The conversation was oddly laconic. As they peered into a black cloudless night, Smith remarked it was cold. Lightoller “Yes, it is very cold, sir. In fact, it is only one degree above freezing.” He described the precautions he was taking: a warning to the carpenter to watch his fresh water supply…another to the engine room to keep an eye on the steam winches.

Smith got back to the weather: “There is not much wind.”

“No, it is a flat calm, as a matter of fact.”

“A flat calm. Yes, quite flat.”

Then, to the ice. Lightoller remarked that it was rather a pity the breeze didn’t keep up while they were going through the danger area. Icebergs were so much easier to spot at night, if the wind stirred up some surf. But they decided that even if the berg “showed a blue side,” they would have enough warning. At 9:25 the subject was exhausted and the Captain turned in: “If it becomes at all doubtful, let me know at once. I’ll be just inside.”

Not one word about slowing down. Why was this most obvious of all precautions not even mentioned?
The usual answer is that Captain Smith thought the
Titanic
was unsinkable. But even if the ship were unsinkable, the Captain surely didn’t want to hit an iceberg.
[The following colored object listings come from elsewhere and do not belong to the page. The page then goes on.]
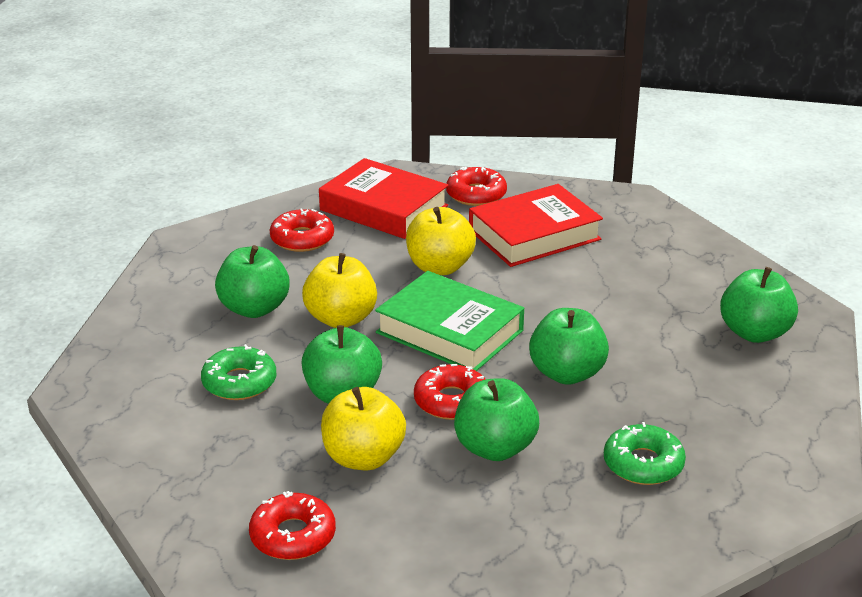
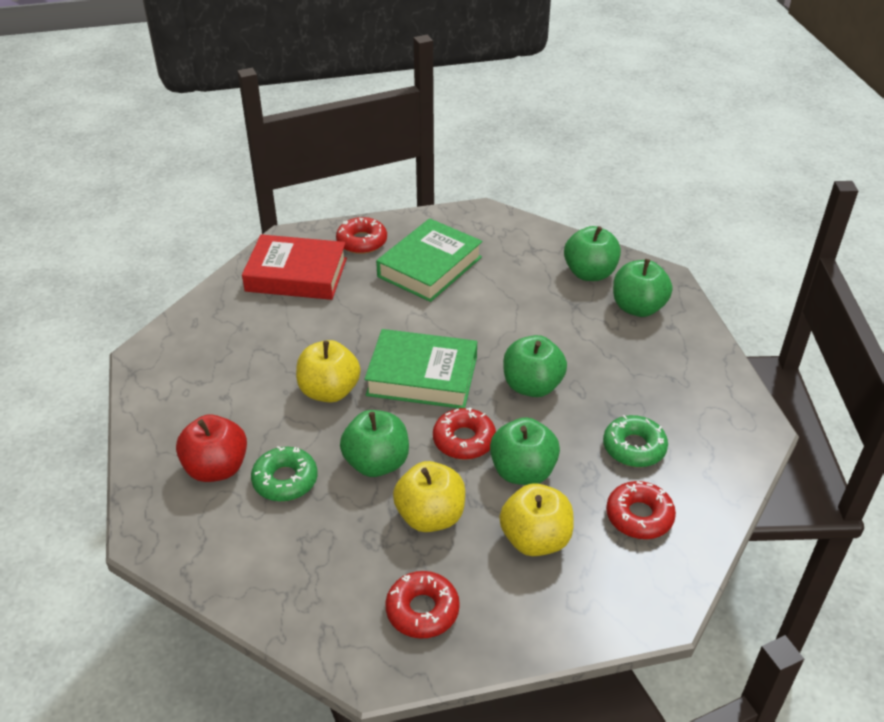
camera: 25 degrees left, 10 degrees up
(181, 353) = (216, 468): none -> red apple
(254, 308) = (251, 404): green apple -> green apple (589, 273)
(302, 239) = (248, 324): red donut -> red donut (639, 516)
(440, 267) = (376, 318): yellow apple -> yellow apple (535, 539)
(534, 234) = (429, 267): red book -> green book

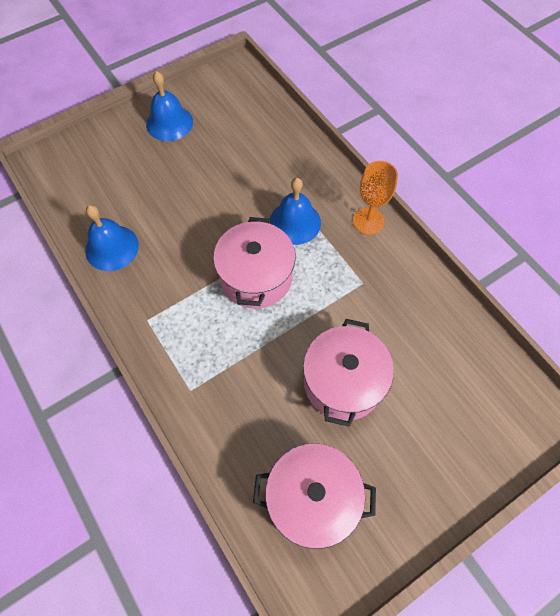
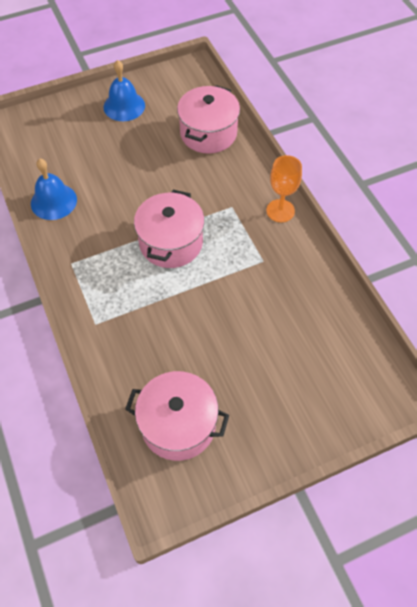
camera: 10 degrees right, 5 degrees down
(295, 222) = (215, 203): blue bell -> none
(343, 382) = (226, 338): pink pot -> pink pot (208, 133)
Actually, he didn’t slow down because he was sure that on this brilliantly clear night any iceberg could be spotted in time to avoid it. In reaching that decision, Smith did not feel he was doing anything rash. He was following the practice of all captains on the Atlantic run, except for a few slowpokes like James Clayton Barr of the Cunarder
Caronia,
whose legendary caution at the slightest sign of haze had earned him the derisive nickname “Foggy.”

Knuckling under the competitive pressure of keeping schedule, most captains ran at full steam, despite strong evidence that ice was not as easily sighted as generally claimed. Especially noteworthy was the harrowing ordeal of the Guion Liner
Arizona
in November 1879. Like the
Titanic,
she was the largest liner of her day. Eastbound off the Banks of Newfoundland, she raced through a night that was cloudy, but with good visibility. Taking advantage of the calm seas, the passengers gathered in the lounge for a concert.